[Transcribed page contents]
- - -
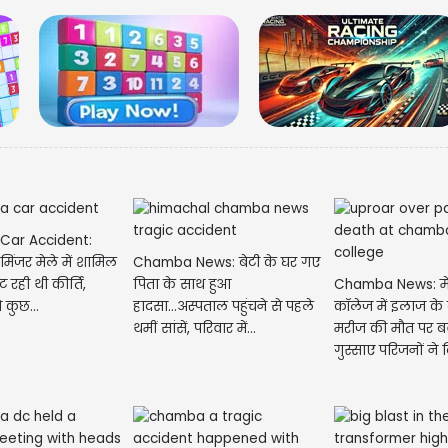
ar Accident:
Chamba News: बेटी के घर गए
ीय मिंजर मेले में शामिल
पिता के साथ हुआ
Chamba News: म
 रही थी कीर्ति,
हादसा...अस्पताल पहुंचने से पहले
कॉलेज में इलाज के
 कुछ...
थमीं सांसें, परिवार में...
मरीज की मौत पर ब
गुस्साए परिजनों ने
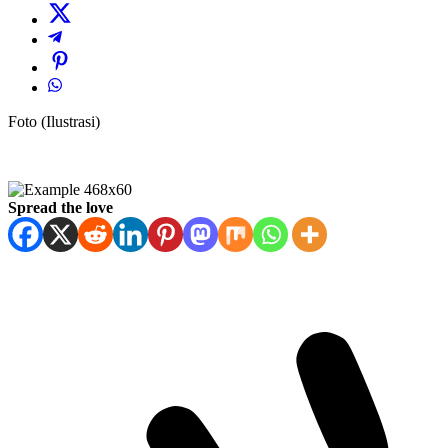
Foto (Ilustrasi)
Spread the love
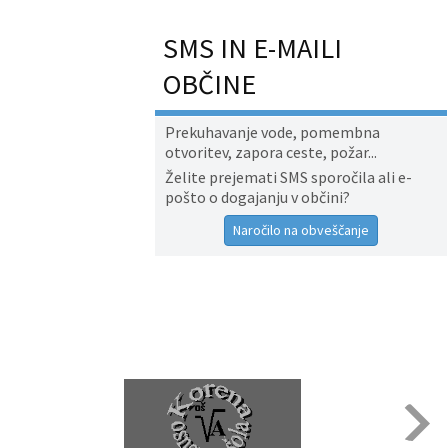
SMS IN E-MAILI
OBČINE
Prekuhavanje vode, pomembna
otvoritev, zapora ceste, požar...
Želite prejemati SMS sporočila ali e-
pošto o dogajanju v občini?
Naročilo na obveščanje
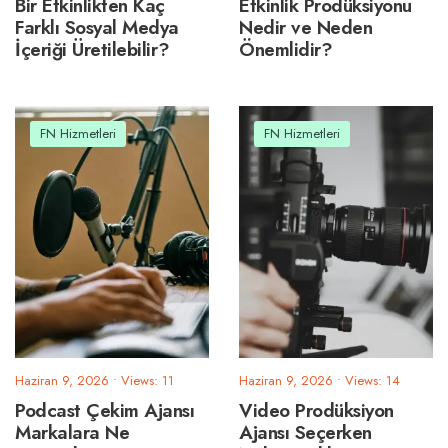
Bir Etkinlikten Kaç
Etkinlik Prodüksiyonu
Farklı Sosyal Medya
Nedir ve Neden
İçeriği Üretilebilir?
Önemlidir?
FN Hizmetleri
FN Hizmetleri
Haziran 9, 2026
•
Views: 11
Haziran 9, 2026
•
Views: 14
Podcast Çekim Ajansı
Video Prodüksiyon
Markalara Ne
Ajansı Seçerken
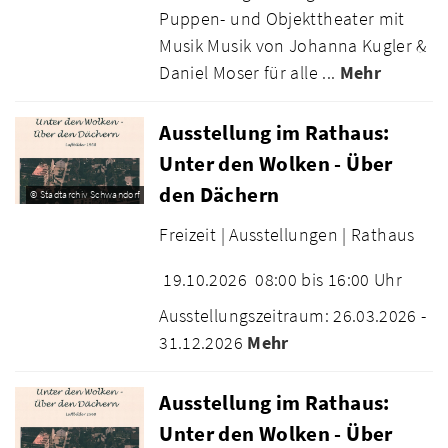
Puppen- und Objekttheater mit
Musik Musik von Johanna Kugler &
Daniel Moser für alle ...
Mehr
Ausstellung im Rathaus:
Unter den Wolken - Über
den Dächern
© Stadtarchiv Schwandorf
Freizeit |
Ausstellungen |
Rathaus
19.10.2026
08:00 bis 16:00 Uhr
Ausstellungszeitraum: 26.03.2026 -
31.12.2026
Mehr
Ausstellung im Rathaus:
Unter den Wolken - Über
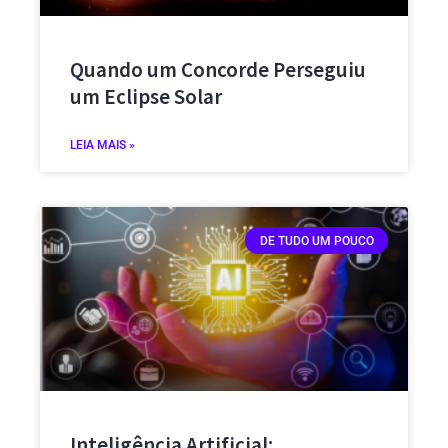
Quando um Concorde Perseguiu
um Eclipse Solar
LEIA MAIS »
DE TUDO UM POUCO
Inteligência Artificial:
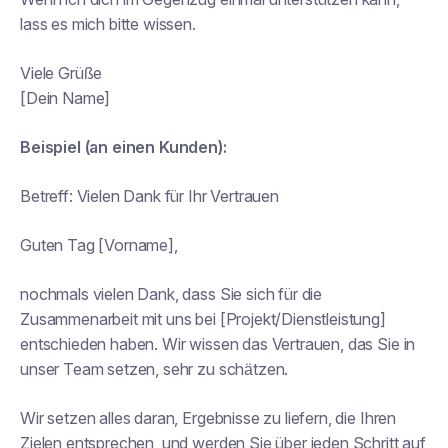
lass es mich bitte wissen.
Viele Grüße
[Dein Name]
Beispiel (an einen Kunden):
Betreff:
Vielen Dank für Ihr Vertrauen
Guten Tag [Vorname],
nochmals vielen Dank, dass Sie sich für die
Zusammenarbeit mit uns bei [Projekt/Dienstleistung]
entschieden haben. Wir wissen das Vertrauen, das Sie in
unser Team setzen, sehr zu schätzen.
Wir setzen alles daran, Ergebnisse zu liefern, die Ihren
Zielen entsprechen, und werden Sie über jeden Schritt auf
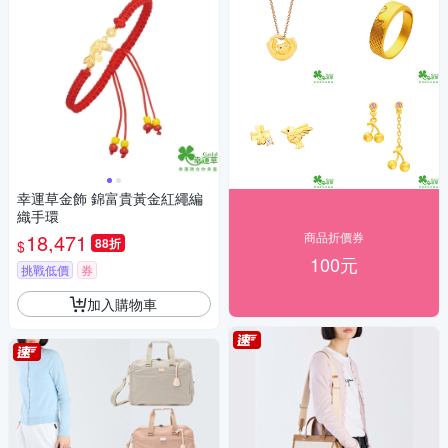
幸運草金飾 錦富貴黃金紅繩編
織手環
18,471
商品折價券
88折
$
100元
挑戰低價
券
加入購物車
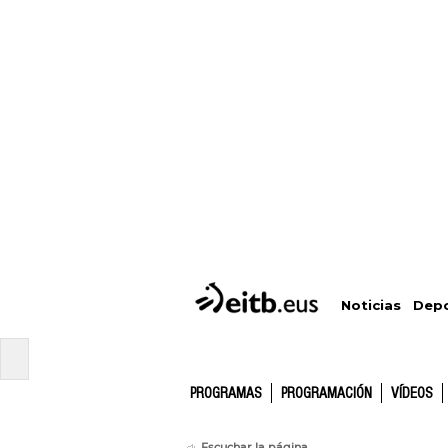
Depo
Noticias
PROGRAMAS
PROGRAMACIÓN
VÍDEOS
Escuchar la página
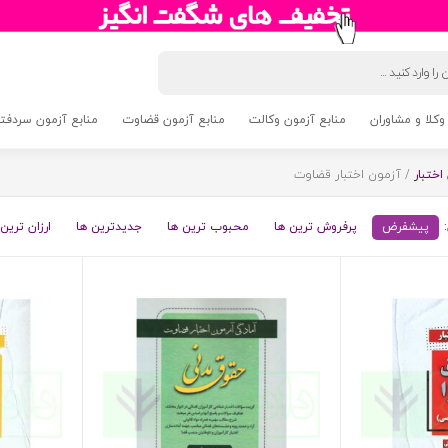
وکلا و مشاوران
منابع آزمون وکالت
منابع آزمون قضاوت
منابع آزمون سردفتری 5
اختبار
/ آزمون اختبار قضاوت
پیشفرض
پرفروش ترین ها
محبوب ترین ها
جدیدترین ها
ارزان ترین 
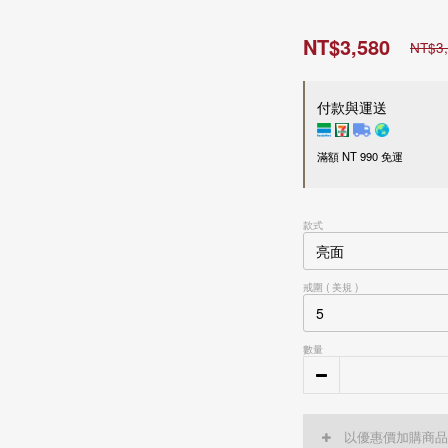
NT$3,580
NT$3
付款與運送
滿額 NT 990 免運
付款方式
款式
超商 / 宅配貨到付款
LINE Pay
Apple Pay
戒圍 ( 美規 )
信用卡一次付款
刷卡分期零利率
信用卡
3
期零利率，每
數量
接受28家銀行分期付款
信用卡
6
期零利率，每
中國信託商業銀行
接受28家銀行分期付款
運送方式
花旗(台灣)商業銀行
中國信託商業銀行
台新國際商業銀行
花旗(台灣)商業銀行
以優惠價加購商品
國內
玉山商業銀行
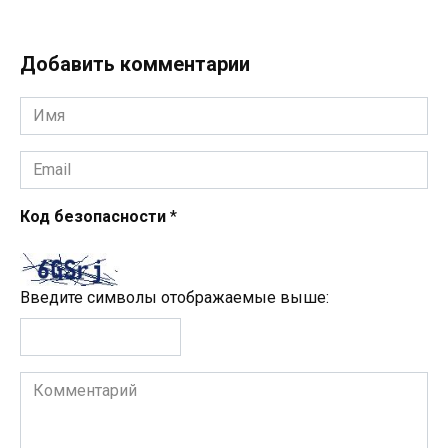
Добавить комментарии
Имя
*
Email
*
Код безопасности
*
Введите символы отображаемые выше:
Комментарий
- - -
(Task) Show every line of the data that contains the word "Dank", treating uppercase and lowercase as different.

(Answer to the problem)
Vielen Dank für Ihr Vertrauen
nochmals vielen Dank, dass Sie sich für die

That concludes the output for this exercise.